Thursday, May 27, 2010

Eric copeland on Post Present Medium Records


Wow where did the time go? I'm thinking about the holiday weekend almost every minute...it's eating into my 7" time. Here's a single from a really consistently interesting member of Black Dice who have created some truly memorable electronic glitchy collage albums. I don't know if like Quentin Tarrantino he looks cliche because he's been assimilated so completely into visual culture, and in Black Dice's case audio, that they seem average.
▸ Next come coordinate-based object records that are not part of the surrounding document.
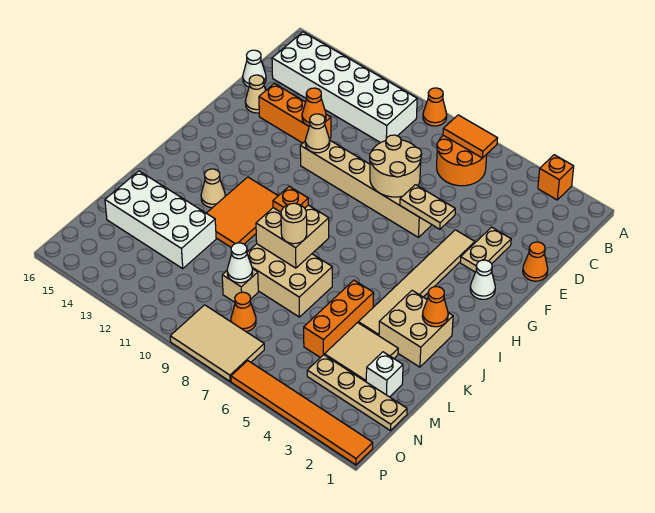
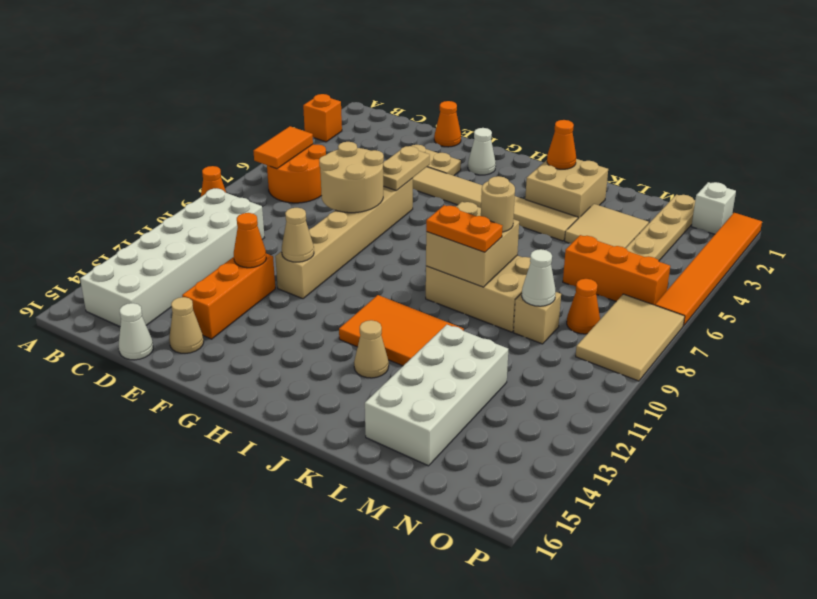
orange 1x1 plate [273,187,308,212] -> orange 1x2 plate [426,205,502,252]
orange 1x3 brick [304,280,374,358] -> orange 1x3 brick moved to [563,235,670,305]
tan 2x3 brick [247,244,332,317] -> tan 2x3 brick turned to [426,255,531,332]
white 1x1 brick [366,352,403,397] -> white 1x1 brick moved to [691,182,736,234]

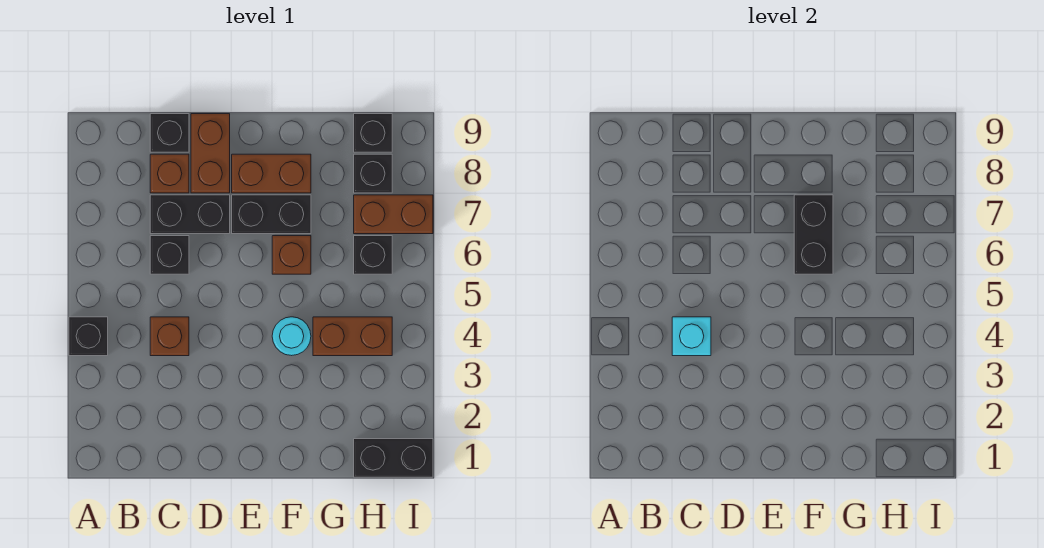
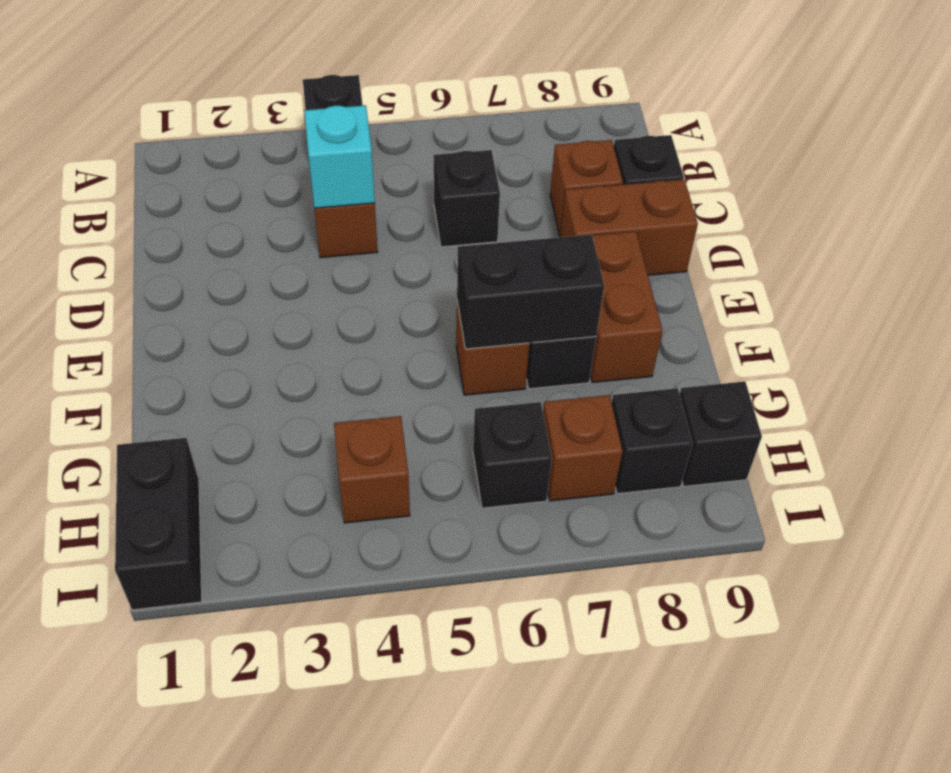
black 1x2 brick [150,195,230,234] -> none
cyan 1x1 round brick [272,317,311,356] -> none
brown 1x2 brick [313,317,392,356] -> brown 1x1 brick [334,416,410,523]
brown 1x2 brick [354,195,433,234] -> brown 1x1 brick [543,395,623,501]

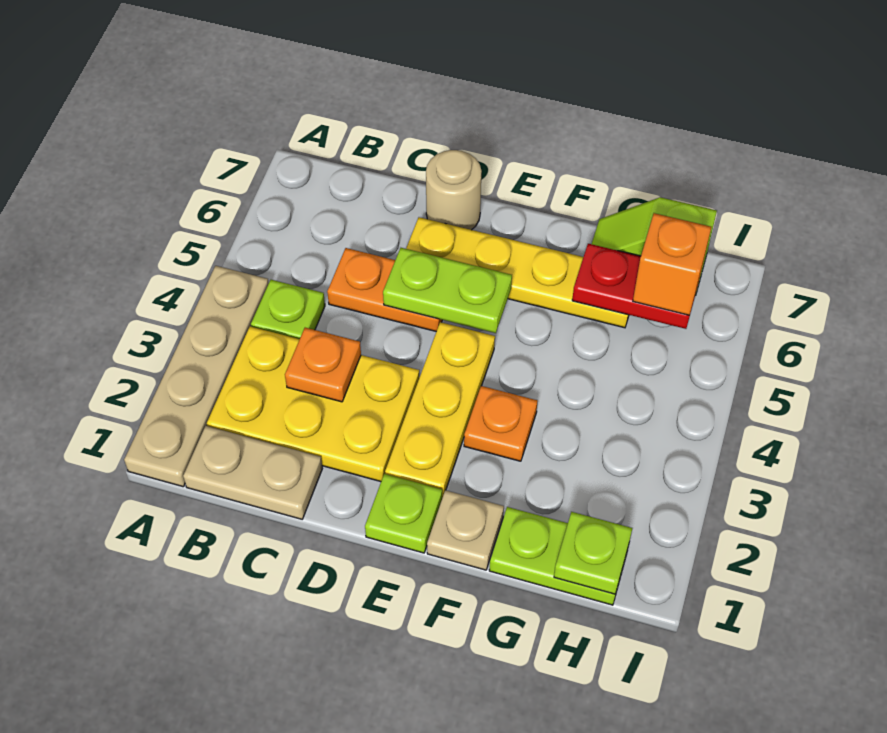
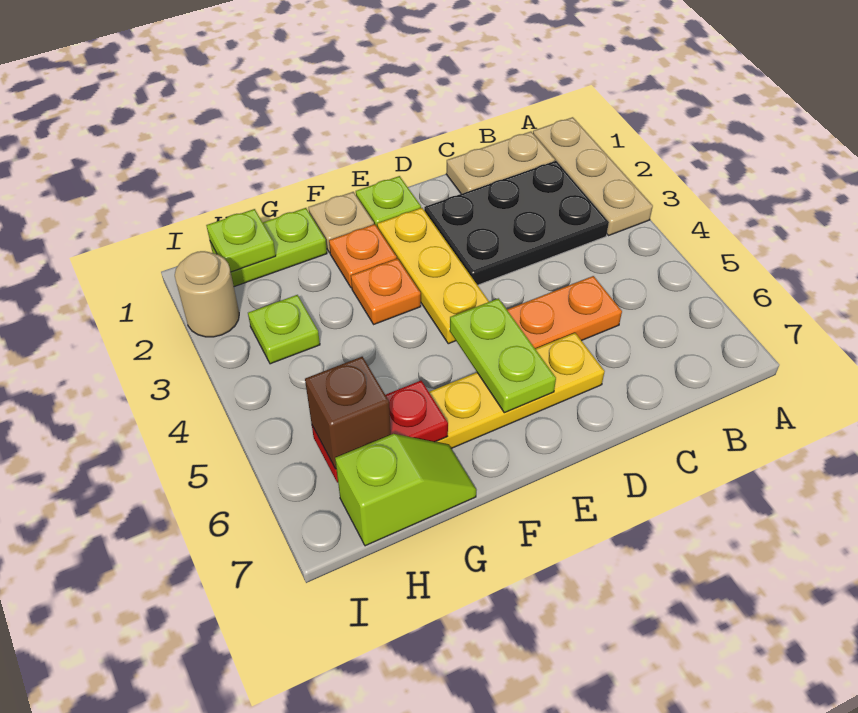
tan 1x4 plate [124,266,269,487] -> tan 1x3 plate [533,117,653,235]
yellow 2x3 plate [207,326,419,482] -> black 2x3 plate [424,161,609,285]
lime 1x1 plate [251,280,325,339] -> lime 1x1 plate moved to [248,295,320,364]
orange 1x1 plate [285,328,361,402] -> orange 1x1 plate moved to [329,224,397,288]
lime 1x2 plate [383,248,512,333] -> lime 1x2 plate turned to [450,298,556,413]
tan 1x1 round brick [426,150,482,230] -> tan 1x1 round brick moved to [175,251,239,337]
orange 1x1 brick [633,213,711,315] -> brown 1x1 brick [305,357,391,469]

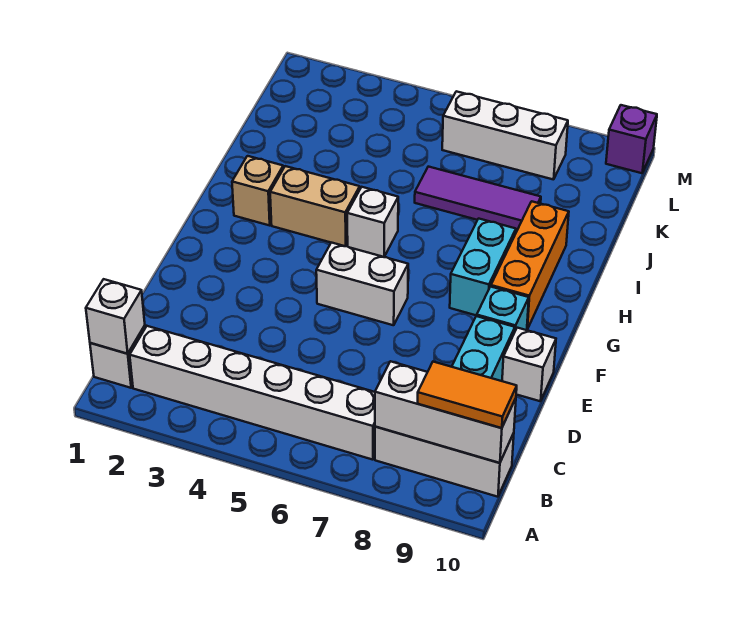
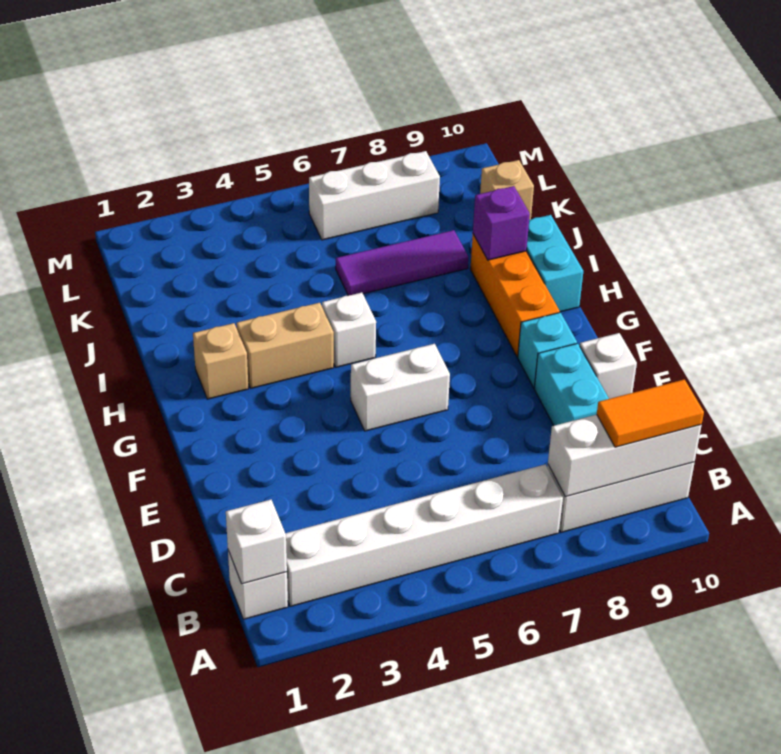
cyan 1x2 brick [450,219,516,316] -> cyan 1x2 brick moved to [526,215,583,312]
none -> tan 1x1 brick [480,160,534,220]
purple 1x1 brick [606,105,657,173] -> purple 1x1 brick moved to [473,186,530,260]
You had to be there I guess....but give them a listen these days, they've continued to work in extremes and creating really interesting sounds apart from a boring laptop scene, live they keep the performance aspect of summoning these surreal sounds....and they change, let's not forget, you could just hit play on the sequencer and stand there.
I forget sometimes about that huge connection between Black Dice and the Animal Collective guys, and then there's even that direct collaboration with Avery, Terrestrial Tones. When I sit down to think about this period of time and Brooklyn in music, with the woodsist bands/label, captured tracks, paw tracks/animal collective, I mean I get a little excited to have been here and seen little pieces of it, to live down the street from the address on the record, to see these guys at random empty basements...I'm not saying your city isn't awesome either, I'm just appreciating for a second.
Anyway Eric is a great artist on top of this sound insanity and there's a cool poster in this, that's already more than enough reason but guess what, Gun Outfit has a full length out too....remember how you had your eye on that Best Coast single?
Well it's gone.
Lesson learned.

Post Present Medium says:


Eric Copeland is an experimental musician based in New York. He is a core
member of Black Dice and forms half of the duo Terrestrial Tones with Animal Collective’s Avey Tare. This is a 7” of two epic EC solo tracks.The A Side “Doo Doo Run” is a great twisted and mutilated dub like jaunt through the murk. It keeps you moving along in any pace you seem to choose. The B Side “Fundinkdeath” is an almost garage rock gone through the tubes, some would say a pop.